Quem trabalha na área de tecnologia já estava observando que em nossos tempos também estão ocorrendo mudanças. Elas se intensificaram a partir dos últimos meses, conforme admite, em live, o especialista em tecnologia, Arthur Mizne, de Londres.
“O home office e as reuniões remotas já se tornaram uma realidade. Agora vocês (as pessoas em geral) podem procurar emprego na empresa dos seus sonhos em qualquer lugar do mundo”, alerta, mostrando que a tendência é a de que os deslocamentos internos pelas ruas da cidade se restrinjam a momentos de maior necessidade.
Mudanças na cultura
O fator cultural, essencial para a vida nas metrópoles, também está se transformando, e obrigando, em alguns setores, as grandes cidades a se transformarem junto com ele, conforme observa o produtor cultural Fábio Maleronka.

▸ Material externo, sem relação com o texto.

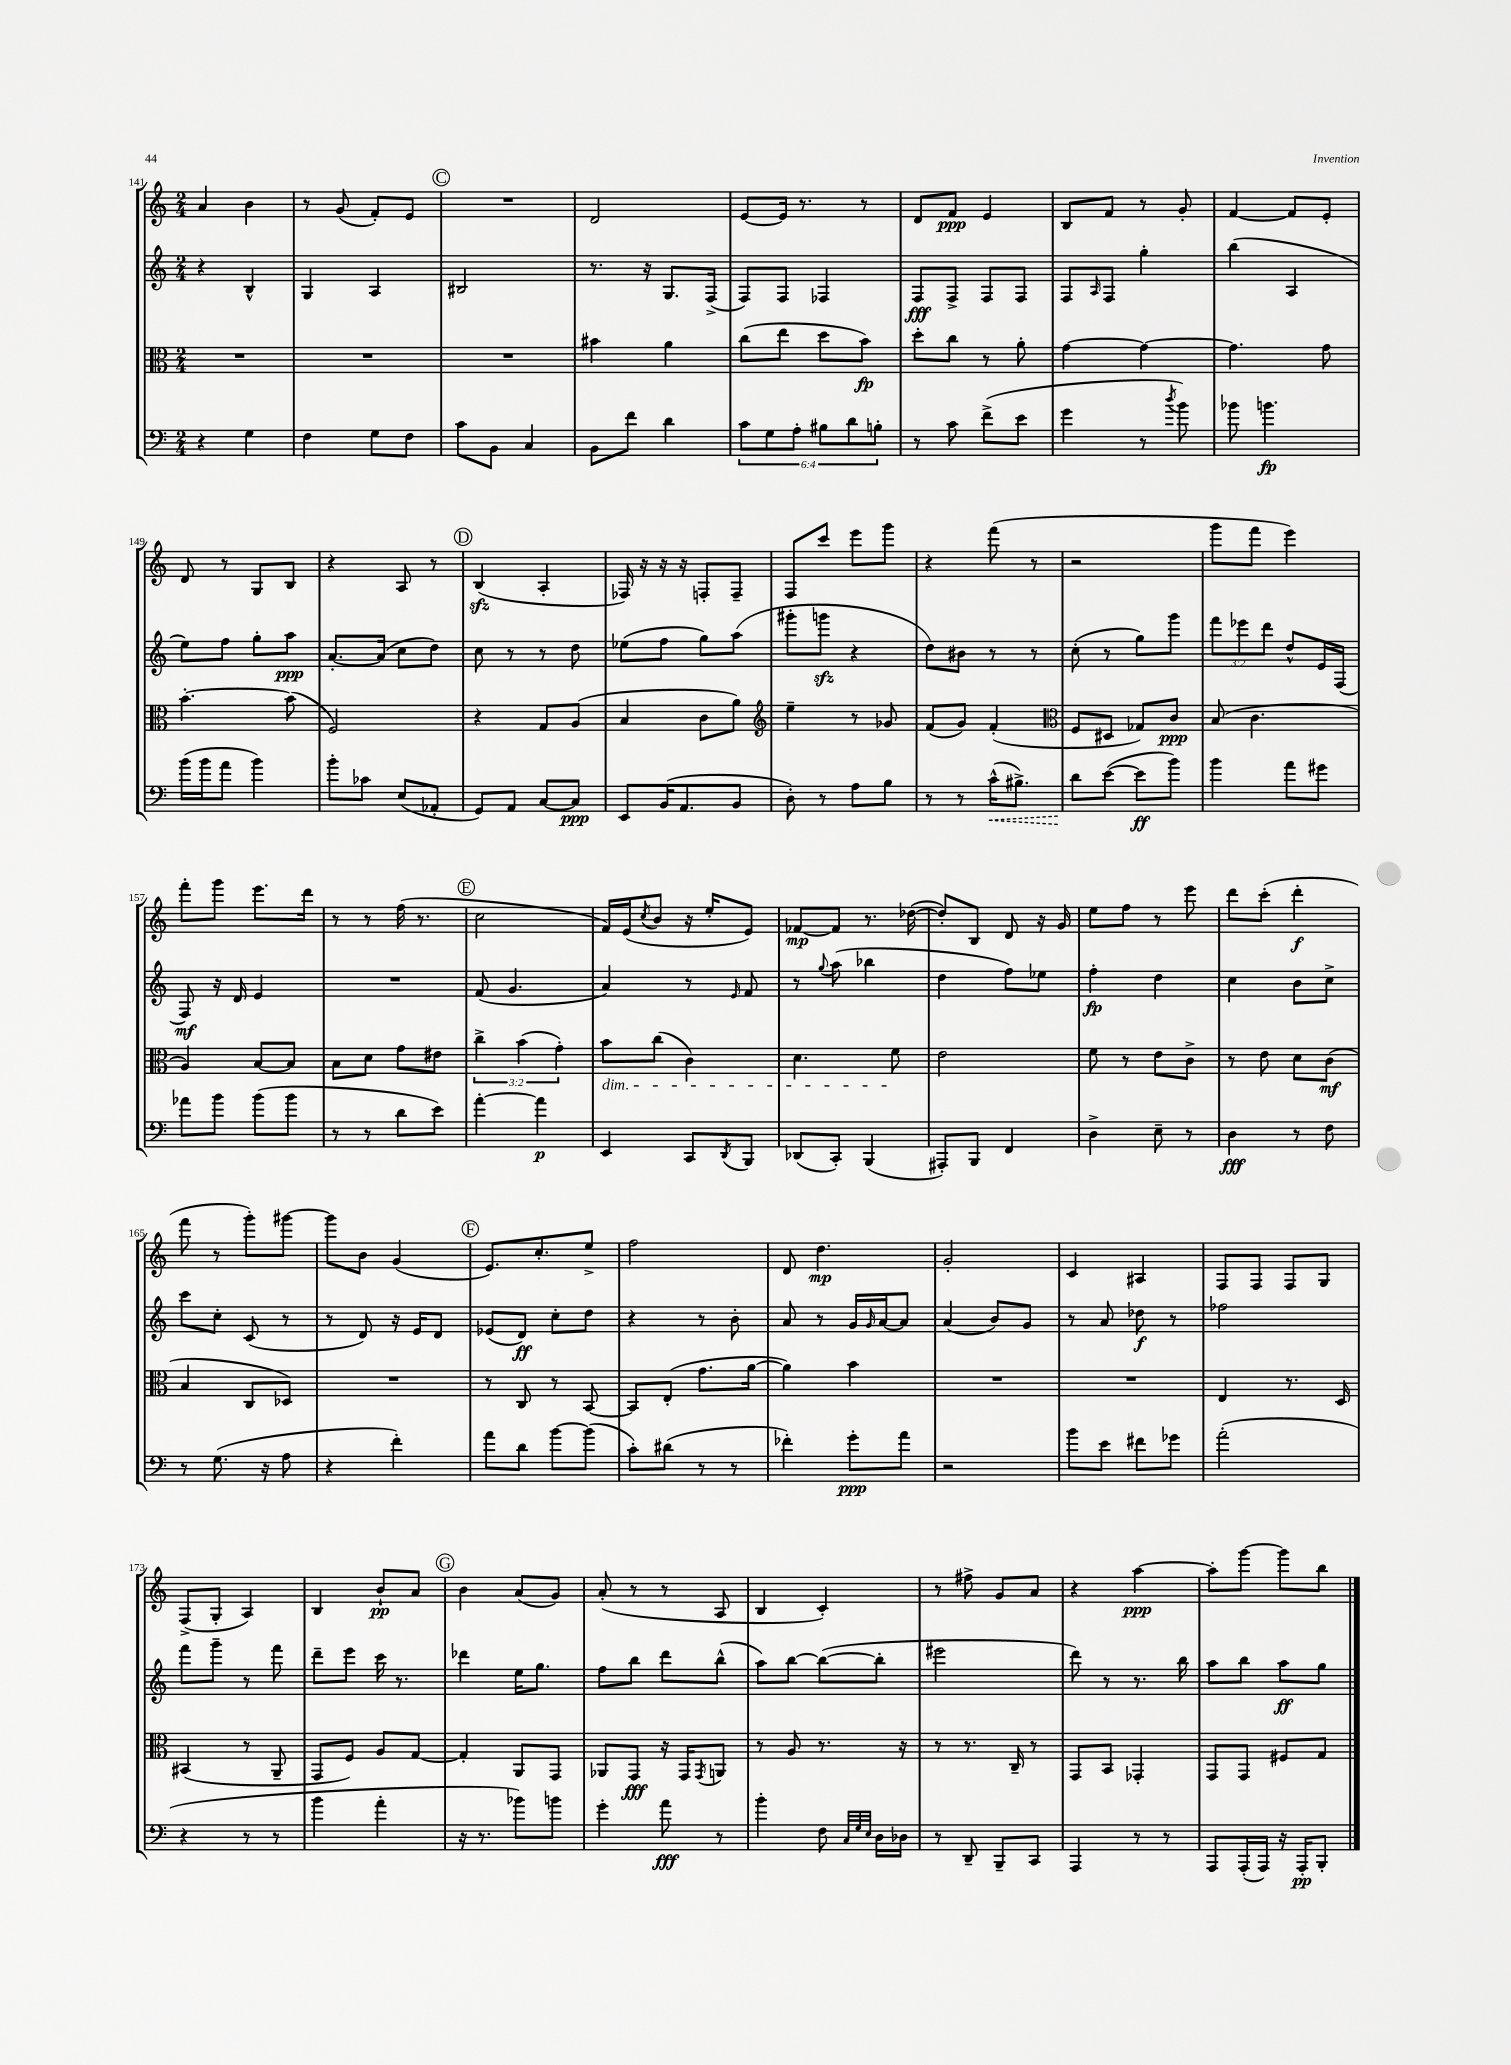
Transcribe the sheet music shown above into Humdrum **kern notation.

**kern	**kern	**kern	**kern
*staff4	*staff3	*staff2	*staff1
*clefF4	*clefC3	*clefG2	*clefG2
*k[]	*k[]	*k[]	*k[]
*M2/4	*M2/4	*M2/4	*M2/4
4r	2r	4r	4a
4G	.	4B^^	4b
=	=	=	=
4F	2r	4G	8r
.	.	.	(8g
8G	.	4A	8f')
8F	.	.	8e
=	=	=	=
8c	2r	2B#	2r
8BB	.	.	.
4C	.	.	.
=	=	=	=
8BB	4b#	8.r	2d
8f	.	.	.
.	.	16r	.
4d	4a	8.G	.
.	.	(16F^	.
=	=	=	=
12c	(8cc	8F)	[8e
12G	.	.	.
.	8ee	8F	16e]
12A'	.	.	.
.	.	.	8.r
12B#	8dd	4F-	.
12d	.	.	.
.	8b)	.	8r
12B'	.	.	.
=	=	=	=
8r	8dd'	8F	8d
8c	8cc	8F^	8f
(8f^	8r	8F	4e
8e	8a'	8F	.
=	=	=	=
4g	[4g	8F	8B
.	.	16qqA	.
.	.	8F	8f
8r	4g_	4gg'	8r
8qdd	.	.	.
8b)	.	.	8g'
=	=	=	=
8b-	4.g]	(4bb	[4f
4.b	.	.	.
.	.	4A	8f]
.	8g	.	8e'
=	=	=	=
(16b	[4.b'	8ee)	8d
16b	.	.	.
8a	.	8ff	8r
4b)	.	8gg'	8G
.	(8b]	8aa	8B
=	=	=	=
8b'	2F)	[8.a'	4r
8c-	.	.	.
.	.	(16a]	.
(8E	.	8cc	8A
8AA-'	.	8dd)	8r
=	=	=	=
8GG)	4r	8cc	(4B
8AA	.	8r	.
[8C	8G	8r	4A'
8C]	(8A	8dd	.
=	=	=	=
8EE	4B	(8ee-	16F-)
.	.	.	16r
(16BB	.	8ff	16r
8.AA	.	.	16r
.	8c	8gg)	8F'
8BB	8a)	(8aa	8F~
=	=	=	=
*	*clefG2	*	*
8D')	4ee~	8ggg#'	8F
8r	.	8ggg	8ccc
8A	8r	4r	8eee
8B	8g-	.	8ggg
=	=	=	=
8r	(8f	8dd)	4r
8r	8g)	8b#	.
(16c^^	(4f'	8r	(8fff
8.B#^)	.	.	.
.	.	8r	8r
=	=	=	=
*	*clefC3	*	*
8d	8F	(8cc'	2r
([8e	8D#	8r	.
8e]	8G-)	8gg)	.
8b)	8c	8ggg	.
=	=	=	=
4b	(8B	12fff	8ggg
.	.	12eee-	.
.	4.c	.	8fff
.	.	12ddd	.
8a	.	8dd^^	4eee)
8g#	.	16e	.
.	.	(16F	.
=	=	=	=
8a-	4A)	8F)	8fff'
8b	.	16r	8ggg
.	.	16d	.
(8b	[8B	4e	8.eee
8b	8B]	.	.
.	.	.	16ddd
=	=	=	=
8r	8B	2r	8r
8r	8d	.	8r
8d	8g	.	(16ff
.	.	.	8.r
8e)	8e#	.	.
=	=	=	=
[4a'	6cc^	(8f	2cc
.	.	4.g	.
.	(6b	.	.
4a]	.	.	.
.	6g')	.	.
=	=	=	=
4EE	8b	4a)	16f)
.	.	.	(16e
.	.	.	8qcc
.	(8cc	.	8b
8CC	4c)	8r	16r
.	.	.	16ee'
8qDD	.	16qqe	.
8BBB	.	8f	8e)
=	=	=	=
(8DD-	4.d	8r	[8f-
.	.	8qqgg	.
8CC')	.	(8aa	8f-]
(4BBB	.	4bb-	8.r
.	8f	.	.
.	.	.	([16dd-
=	=	=	=
8AAA#')	2e	4dd	8dd-'])
8BBB	.	.	8B
4FF	.	8ff)	8d
.	.	8ee-	16r
.	.	.	16g
=	=	=	=
4D^	8f	4ff'	8ee
.	8r	.	8ff
8E~	8e	4dd	8r
8r	8c^	.	8eee
=	=	=	=
4D	8r	4cc	8ddd
.	8e	.	(8ccc'
8r	8d	8b	4ddd'
8F	(8c	8cc^	.
=	=	=	=
8r	4B	8ccc	8fff
(8.G	.	8cc'	8r
.	8C	(8c	8ggg')
16r	.	.	.
8A	8D-)	8r	[8ggg#
=	=	=	=
4r	2r	8r	8ggg#]
.	.	8d)	8b
4f')	.	16r	(4g
.	.	16e	.
.	.	8d	.
=	=	=	=
8a	8r	(8e-	8.e)
8d	8C	8d)	.
.	.	.	8.cc'
[8b	8r	8cc'	.
(8b]	[8BB	8dd	8ee^
=	=	=	=
8c')	8BB]	4r	2ff
(8d#	(8E'	.	.
8r	8.g	8r	.
8r	.	8b'	.
.	[16a	.	.
=	=	=	=
4f-')	4a])	8a	8d
.	.	8r	4.dd
8g'	4b	16g	.
.	.	16qqg	.
.	.	[16a	.
8a	.	8a]	.
=	=	=	=
2r	2r	(4a	2g'
.	.	8b)	.
.	.	8g	.
=	=	=	=
8b	2r	8r	4c
8e	.	8a	.
8f#	.	8dd-	4A#
8g-	.	8r	.
=	=	=	=
(2a'	4E	2ff-	8F
.	.	.	8F
.	8.r	.	8F
.	.	.	8G
.	16D	.	.
=	=	=	=
4r	(4BB#	8fff	(8F^
.	.	8ggg~	8G'
8r	8r	8r	4A)
8r	8AA~	8fff	.
=	=	=	=
4b	8GG	8ddd~	4B
.	8F)	8eee	.
4a'	8A	16ccc	8b`
.	.	8.r	.
.	[8G	.	8a
=	=	=	=
16r	4G']	4ddd-	4b
8.r	.	.	.
8b-)	8AA	16ee	(8a
.	.	8.gg	.
8b	8GG	.	8g)
=	=	=	=
4g'	8AA-	8ff	(8a'
.	8GG	8bb	8r
8a	16r	8ddd	8r
.	16GG	.	.
.	8qGG	.	.
8r	8AA	(8bb^^	8A
=	=	=	=
4b'	8r	8aa)	4B
.	8A	[8bb	.
8F	8.r	(8bb_	4c')
32qqC	.	.	.
32qqG	.	.	.
32qqE	.	.	.
16D	.	8bb']	.
16D-	16r	.	.
=	=	=	=
8r	8r	2eee#	8r
8DD~	8.r	.	8ff#^
8BBB~	.	.	8g
.	16C~	.	.
8CC	8r	.	8a
=	=	=	=
4AAA	8GG	8ddd)	4r
.	8BB	8r	.
8r	4GG-'	8.r	[4aa
8r	.	.	.
.	.	16bb	.
=	=	=	=
8AAA	8GG	8aa	8aa']
(16AAA'	8GG	8bb	[8ggg
16AAA)	.	.	.
16r	8F#	8aa	8ggg]
16AAA'	.	.	.
8BBB'	8G	8gg	8bb
==	==	==	==
*-	*-	*-	*-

"Não sei se dá para dizer que há uma crise na metrópole, é um passo um pouco apressado, temos de ver o que vai acontecer nesta questão da pós-pandemia, mas o que dá para falar com certeza é que determinados processos que já estavam acontecendo vão ser acelerados", destaca.
Entre os setores, Maleronka acredita que o audiovisual e o de música, em termos de consumo de produtos, serão os mais afetados. Atuante na área, ele afirma, porém, que as lives não substituirão os shows, após a pandemia.
"Mas em relação a processos que já estavam acontecendo, como streaming, na linguagem audiovisual, isso (a mudança) se acelerou. Por exemplo, a migração de cinema de rua para o VOD (Video on Demand), com assinatura. Em outros setores, como a música, também estavam acontecendo mudanças", completa.